Diagnostic imaging, cardiology  

Multislice Computed Tomography shows promise for noninvasive detection of coronary artery disease

10 June 2005

A study in Ulm, Germany found that multislice computed tomography (MSCT) provides high accuracy for noninvasive detection of suspected obstructive coronary artery disease. It concluded that the technology has potential to complement diagnostic invasive coronary angiography in routine clinical care.

The researchers found that compared with invasive coronary angiography for detection of significant lesions (greater than 50 percent stenosis), segment-based sensitivity, specificity, and positive and negative predictive values of MSCT were 95 percent, 98 percent, 87 percent, and 99 percent, respectively.

Quantitative comparison of MSCT and invasive coronary angiography showed good correlation, with MSCT systematically measuring greater-percentage stenoses.
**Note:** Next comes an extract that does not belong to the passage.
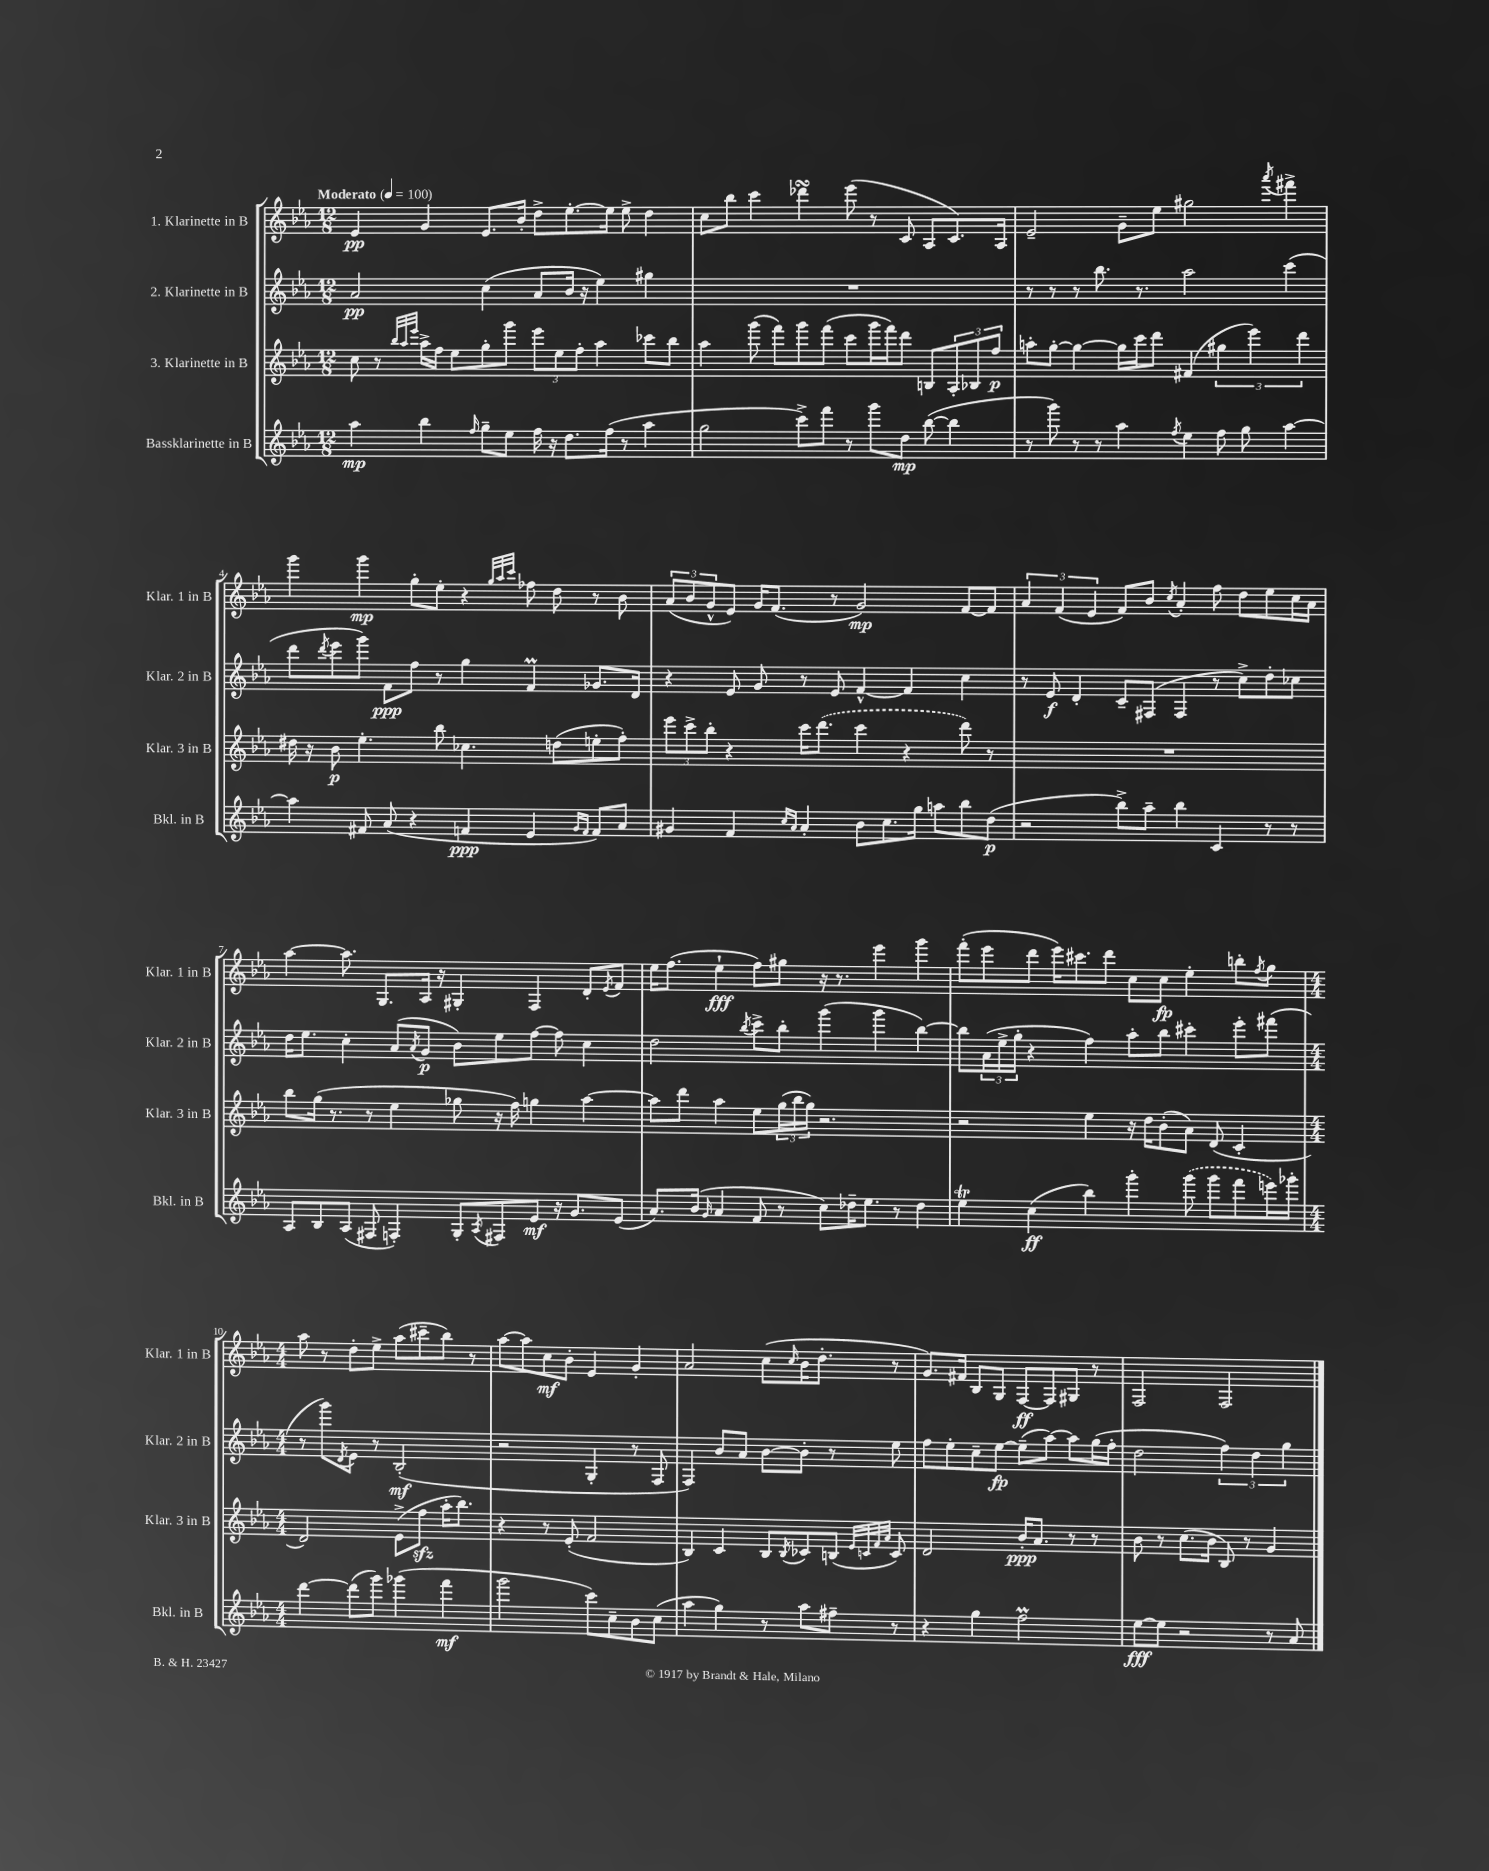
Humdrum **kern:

Per-patient based analysis indicated high discriminative power to identify patients who might be candidates for revascularisation.

The study was conducted by doctors from the Department of Diagnostic Radiology, University Hospital, Ulm, and the Department of Radiology, Heart Centre, Ulm, Germany. It involved 103 patients who were undergoing both invasive coronary angiography and MSCT using a scanner with 16 detector rows. One thousand three hundred eighty-four segments were identified by invasive coronary angiography, 94% of which were of diagnostic image quality.